According to reporting by The Naples Daily News, Rove claimed that if reporters and TV anchors had not posed questions about abortion and other social issues during umpteen Republican pre-primary debates, things might have turned out better.
“Romney unwisely went to the right on immigration,” Rove told financial industry experts attending the Global Financial Leadership Conference organized by the CME Group at a luxury hotel in the Gulf Coast resort city.
Carville’s reaction to that howler, and the Democrats’ pick-up of seats in the House and Senate this election, was to claim that the election was nothing more complex than “pine on skull. . . . You’ve just been hit upside the head.”
Establishment Republicans were “hit upside the head” all right, but it certainly wasn’t because Mitt Romney was "running" or "campaigning" as a conservative during the primaries as Rove said.
We went back and looked at our reactions to the 20 or so Republican Primary debates and our complaint about Romney’s performance then, as it was right up to Election Day, was that he failed to embrace and actually campaign on the conservative agenda.
Here’s what we said after the pre-primary debates in New Hampshire:
Aided and abetted by the media, who have no real interest in conservative policy, too much time during the two weekend debates was spent parsing the rhetorical differences between candidates who agree on fundamental conservative policies and not enough time was spent on drilling down on Romney’s routine rejection of conservative governing principles. Romney’s inevitability would fade rapidly if his conservative opponents would end the circular firing squad and focus on the fat target right in front of them – Mitt Romney’s liberal record.

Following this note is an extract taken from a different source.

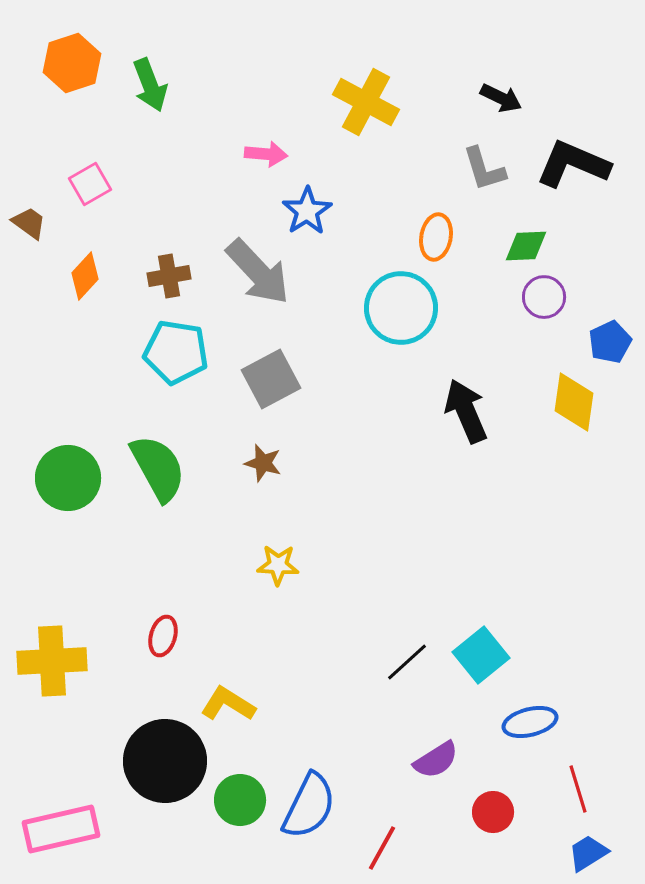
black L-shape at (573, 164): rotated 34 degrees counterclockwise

Here’s what we said after the pre-primary debates in Iowa:
True to form, the Republican establishment has reverted to a content-free campaign designed to destroy the opposition, without committing its favored candidate – former Massachusetts Governor Mitt Romney – to any ideas or platform.
Rove, like most establishment Republicans, is stuck in the aftermath of the 1964 Goldwater campaign and has internalized the notion that an unabashed conservative running on conservative principles can’t win the presidency.
Therefore, he assumes that after a primary season of pandering to grassroots conservatives’ demands for a limited constitutional government, once the nomination is secured to win the General Election, the Republican candidate must switch gears and join the Democrats in a campaign based on who will be the best at dividing-up the spoils extorted from producers by the welfare state.
This recipe for Republican defeat is what the political elite calls “pivoting toward the center.” Normal Americans call it lying.
It is also the kind of political advice that rejects the two victories of Ronald Reagan, and the results of the 2010 Congressional election, in favor of a strategy that led to the defeat of John McCain, Bob Dole, Jerry Ford, George H.W. Bush and now Mitt Romney: appealing to moderate to liberal voters, while ignoring grassroots conservative concerns.
The disgraceful Republican defeats of 2012 were “pine on skull” all right, and the rap upside the head was there to tell Republicans to run on conservative principles, draw a sharp contrast with the Democrats, and, because they inevitably lead to defeat, to stop running the kind of content-free campaigns Rove and the Republican establishment favor.